Condensed milk to eat:
1, condensed milk fruit ice: frozen ice cubes with fruit juice, the top poured with condensed milk, with fruit
2, ice fruit salad: fruit, good salad, and ice, poured with condensed milk
3, honey beans and mango to fish: acacia beans (red beans), cut pieces of mango, condensed milk
4, sweet tortoise shell paste: each small package of tortoise shell paste powder (10 grams) in a bowl, add 2 tablespoons of cold water into a paste, and then use boiling water while stirring about nine full (by the pot boiling better). (If it's too much trouble, you can buy ready-made tortoise jelly.) When it cools down, add condensed milk and honey to it, and refrigerate it for better flavor.
Expanded:
Production:
Take the production of sweetened condensed milk as an example
1, Selection: fresh whole milk or skimmed milk.
2, preheating sterilization: at a temperature of 80 ℃, preheating 10 to 15 minutes sterilization. Kill bacteria, yeast, molds and enzymes in raw milk and other harmful microorganisms to product quality. Preheating is also to meet the temperature requirements of the vacuum concentration process.
3, add sugar: generally in the concentration before the first to add 15 ~ 16% of the source milk sugar, to choose dry, white, odorless crystalline cane sugar or high quality beet sugar. Such as 2,000 milliliters of raw milk, can add 0.32 kg of sugar, can also be concentrated about 65% of the sucrose solution (pre-sterilized at 87 ℃ temperature), poured into the end of the concentration of the raw milk is about to be concentrated, and stirred thoroughly, or sucked into the vacuum concentration tank.
4, concentration: the conditions of the township enterprises can use the coiled tube concentration tank for vacuum concentration under reduced pressure, can improve product quality, the concentration of control conditions for 45 ~ 60 ℃, vacuum 60 ~ 720 mm Hg, heating steam pressure 0.5 ~ 2 kg / cm 2. If the home production, you can use the concentration of aluminum pots and pans, the higher the better the fire, and constantly stirring, to avoid the material milk into a thin skin sticking to the bottom of the pot. The bottom of the pot. To be concentrated to about 40% of the ceasefire.

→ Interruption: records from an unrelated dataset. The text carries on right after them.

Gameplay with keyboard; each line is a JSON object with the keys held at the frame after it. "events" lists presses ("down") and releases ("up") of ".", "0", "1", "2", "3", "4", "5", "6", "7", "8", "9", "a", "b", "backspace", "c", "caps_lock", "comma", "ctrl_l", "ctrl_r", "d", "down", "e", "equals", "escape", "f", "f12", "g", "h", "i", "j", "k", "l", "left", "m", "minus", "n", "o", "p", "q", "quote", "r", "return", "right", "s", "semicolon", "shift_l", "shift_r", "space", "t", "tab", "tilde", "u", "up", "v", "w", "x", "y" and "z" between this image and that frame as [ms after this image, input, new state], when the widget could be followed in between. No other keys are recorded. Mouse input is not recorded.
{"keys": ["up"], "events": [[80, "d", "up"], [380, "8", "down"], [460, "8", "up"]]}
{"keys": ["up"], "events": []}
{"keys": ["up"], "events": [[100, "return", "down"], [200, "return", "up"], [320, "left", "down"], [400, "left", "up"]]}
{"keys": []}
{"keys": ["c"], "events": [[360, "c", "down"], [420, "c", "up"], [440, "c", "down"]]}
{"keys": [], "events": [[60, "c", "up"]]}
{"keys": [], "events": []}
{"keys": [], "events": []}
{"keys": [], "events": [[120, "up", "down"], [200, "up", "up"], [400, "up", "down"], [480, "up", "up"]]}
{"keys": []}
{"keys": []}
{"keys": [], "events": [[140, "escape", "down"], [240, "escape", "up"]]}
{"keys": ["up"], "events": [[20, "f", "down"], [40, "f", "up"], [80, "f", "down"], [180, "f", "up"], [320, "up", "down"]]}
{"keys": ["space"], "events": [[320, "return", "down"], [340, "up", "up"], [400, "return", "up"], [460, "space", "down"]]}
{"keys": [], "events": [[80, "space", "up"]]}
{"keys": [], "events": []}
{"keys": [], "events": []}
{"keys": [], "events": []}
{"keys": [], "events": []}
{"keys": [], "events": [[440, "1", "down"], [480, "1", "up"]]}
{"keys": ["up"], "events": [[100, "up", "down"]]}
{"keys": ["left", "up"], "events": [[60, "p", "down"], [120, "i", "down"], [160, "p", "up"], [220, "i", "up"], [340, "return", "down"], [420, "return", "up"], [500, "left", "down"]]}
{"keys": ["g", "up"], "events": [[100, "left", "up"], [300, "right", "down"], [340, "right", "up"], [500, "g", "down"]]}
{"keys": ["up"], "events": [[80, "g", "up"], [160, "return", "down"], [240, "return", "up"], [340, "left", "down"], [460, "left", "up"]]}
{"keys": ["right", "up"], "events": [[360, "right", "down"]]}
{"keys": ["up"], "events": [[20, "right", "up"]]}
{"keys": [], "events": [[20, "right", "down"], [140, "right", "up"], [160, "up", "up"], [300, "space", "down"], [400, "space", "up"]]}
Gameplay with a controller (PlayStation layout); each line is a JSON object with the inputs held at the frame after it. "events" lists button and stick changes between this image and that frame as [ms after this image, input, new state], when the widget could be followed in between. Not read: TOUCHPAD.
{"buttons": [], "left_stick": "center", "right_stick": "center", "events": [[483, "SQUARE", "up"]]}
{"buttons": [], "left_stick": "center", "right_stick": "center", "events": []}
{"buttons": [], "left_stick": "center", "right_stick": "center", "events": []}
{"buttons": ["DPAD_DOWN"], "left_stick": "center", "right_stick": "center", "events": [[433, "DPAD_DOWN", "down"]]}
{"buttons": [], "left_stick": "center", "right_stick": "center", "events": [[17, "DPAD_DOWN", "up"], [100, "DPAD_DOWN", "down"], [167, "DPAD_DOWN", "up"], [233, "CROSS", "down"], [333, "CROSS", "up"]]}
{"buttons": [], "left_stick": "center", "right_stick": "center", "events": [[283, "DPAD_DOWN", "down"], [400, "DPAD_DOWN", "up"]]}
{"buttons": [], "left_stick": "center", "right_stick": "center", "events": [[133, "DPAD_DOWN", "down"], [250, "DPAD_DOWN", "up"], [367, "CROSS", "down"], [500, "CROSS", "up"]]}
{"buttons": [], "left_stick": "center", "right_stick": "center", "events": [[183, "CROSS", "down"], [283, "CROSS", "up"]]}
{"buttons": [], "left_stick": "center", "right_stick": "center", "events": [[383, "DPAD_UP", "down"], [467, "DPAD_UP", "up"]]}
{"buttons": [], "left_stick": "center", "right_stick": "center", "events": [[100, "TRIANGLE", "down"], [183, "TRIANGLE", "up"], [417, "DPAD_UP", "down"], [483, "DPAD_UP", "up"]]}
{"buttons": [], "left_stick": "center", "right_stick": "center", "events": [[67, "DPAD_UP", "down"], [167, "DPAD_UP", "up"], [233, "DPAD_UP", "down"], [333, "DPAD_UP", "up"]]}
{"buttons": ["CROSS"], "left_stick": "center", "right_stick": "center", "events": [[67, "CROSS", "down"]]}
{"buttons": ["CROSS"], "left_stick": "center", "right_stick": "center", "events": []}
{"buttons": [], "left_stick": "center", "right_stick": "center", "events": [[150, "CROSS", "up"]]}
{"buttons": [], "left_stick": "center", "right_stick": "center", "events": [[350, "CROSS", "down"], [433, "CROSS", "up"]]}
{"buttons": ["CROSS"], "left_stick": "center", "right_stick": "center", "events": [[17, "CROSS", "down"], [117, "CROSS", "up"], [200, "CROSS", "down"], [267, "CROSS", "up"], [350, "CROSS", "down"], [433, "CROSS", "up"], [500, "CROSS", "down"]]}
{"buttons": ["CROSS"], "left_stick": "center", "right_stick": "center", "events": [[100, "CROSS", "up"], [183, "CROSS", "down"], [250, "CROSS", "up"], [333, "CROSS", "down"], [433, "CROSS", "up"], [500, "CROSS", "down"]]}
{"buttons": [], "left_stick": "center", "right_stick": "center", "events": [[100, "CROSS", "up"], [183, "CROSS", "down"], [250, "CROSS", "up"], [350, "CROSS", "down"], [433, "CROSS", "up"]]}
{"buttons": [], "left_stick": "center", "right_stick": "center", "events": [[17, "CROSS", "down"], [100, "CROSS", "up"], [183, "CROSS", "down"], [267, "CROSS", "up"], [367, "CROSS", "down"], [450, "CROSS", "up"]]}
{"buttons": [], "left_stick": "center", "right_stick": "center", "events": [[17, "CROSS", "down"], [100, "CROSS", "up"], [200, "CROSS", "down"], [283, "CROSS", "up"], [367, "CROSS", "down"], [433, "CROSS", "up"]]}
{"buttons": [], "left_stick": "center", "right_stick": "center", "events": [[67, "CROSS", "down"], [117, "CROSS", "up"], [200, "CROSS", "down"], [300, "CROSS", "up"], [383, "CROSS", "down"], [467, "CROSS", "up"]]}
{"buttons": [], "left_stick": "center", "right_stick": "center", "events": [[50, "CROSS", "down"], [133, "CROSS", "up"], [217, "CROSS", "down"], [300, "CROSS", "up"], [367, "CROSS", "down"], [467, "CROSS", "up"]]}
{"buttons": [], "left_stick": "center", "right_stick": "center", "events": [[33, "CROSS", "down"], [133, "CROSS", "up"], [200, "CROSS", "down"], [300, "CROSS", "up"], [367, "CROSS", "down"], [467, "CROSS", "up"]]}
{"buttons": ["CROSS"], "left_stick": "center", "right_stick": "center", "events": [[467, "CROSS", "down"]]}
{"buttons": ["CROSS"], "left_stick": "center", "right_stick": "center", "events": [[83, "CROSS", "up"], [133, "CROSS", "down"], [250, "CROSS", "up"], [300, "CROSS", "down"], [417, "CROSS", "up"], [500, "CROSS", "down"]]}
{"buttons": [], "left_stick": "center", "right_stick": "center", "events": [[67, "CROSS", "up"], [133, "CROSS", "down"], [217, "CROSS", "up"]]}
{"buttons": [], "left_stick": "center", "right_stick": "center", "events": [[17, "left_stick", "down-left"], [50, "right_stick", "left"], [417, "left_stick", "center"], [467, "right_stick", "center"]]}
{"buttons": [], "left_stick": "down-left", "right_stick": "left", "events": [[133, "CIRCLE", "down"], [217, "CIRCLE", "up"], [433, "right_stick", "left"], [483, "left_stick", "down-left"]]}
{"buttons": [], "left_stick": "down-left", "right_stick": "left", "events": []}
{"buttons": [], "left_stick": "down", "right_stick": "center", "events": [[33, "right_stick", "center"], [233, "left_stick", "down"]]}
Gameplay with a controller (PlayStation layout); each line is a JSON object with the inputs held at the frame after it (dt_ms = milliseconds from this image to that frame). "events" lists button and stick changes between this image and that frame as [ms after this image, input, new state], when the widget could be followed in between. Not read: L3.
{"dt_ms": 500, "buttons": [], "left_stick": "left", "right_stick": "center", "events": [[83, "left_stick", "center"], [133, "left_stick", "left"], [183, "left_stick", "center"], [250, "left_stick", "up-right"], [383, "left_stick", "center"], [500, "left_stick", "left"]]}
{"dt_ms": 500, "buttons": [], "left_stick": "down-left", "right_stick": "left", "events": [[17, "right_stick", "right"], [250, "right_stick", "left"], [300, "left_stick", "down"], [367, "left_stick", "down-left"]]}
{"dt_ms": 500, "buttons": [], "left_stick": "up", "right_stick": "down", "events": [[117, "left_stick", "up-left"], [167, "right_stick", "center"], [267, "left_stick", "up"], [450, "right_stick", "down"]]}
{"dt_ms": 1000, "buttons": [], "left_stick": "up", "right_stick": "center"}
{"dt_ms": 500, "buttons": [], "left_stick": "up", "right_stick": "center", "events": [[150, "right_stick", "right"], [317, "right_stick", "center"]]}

5, cooling. Sugar condensed milk in the concentration, do not start with low temperature cooling. To concentrate the first tank (aluminum pot) in the condensed milk has been concentrated pour out, while stirring and quickly cooled to 28 ~ 30 ℃, and keep about 1 hour, and then further cooled to 12 ~ 15 ℃.
6, canning: hand-loaded canned condensed milk need to be left to stand for 12 hours, to be discharged after the vapor bubble canning. Special attention should be paid to hygiene to prevent hand contact with the product. The cans or bottles of condensed milk should be steam sterilized at a temperature of 90 ℃ or higher for 10 minutes, or can be sterilized by this method after canning.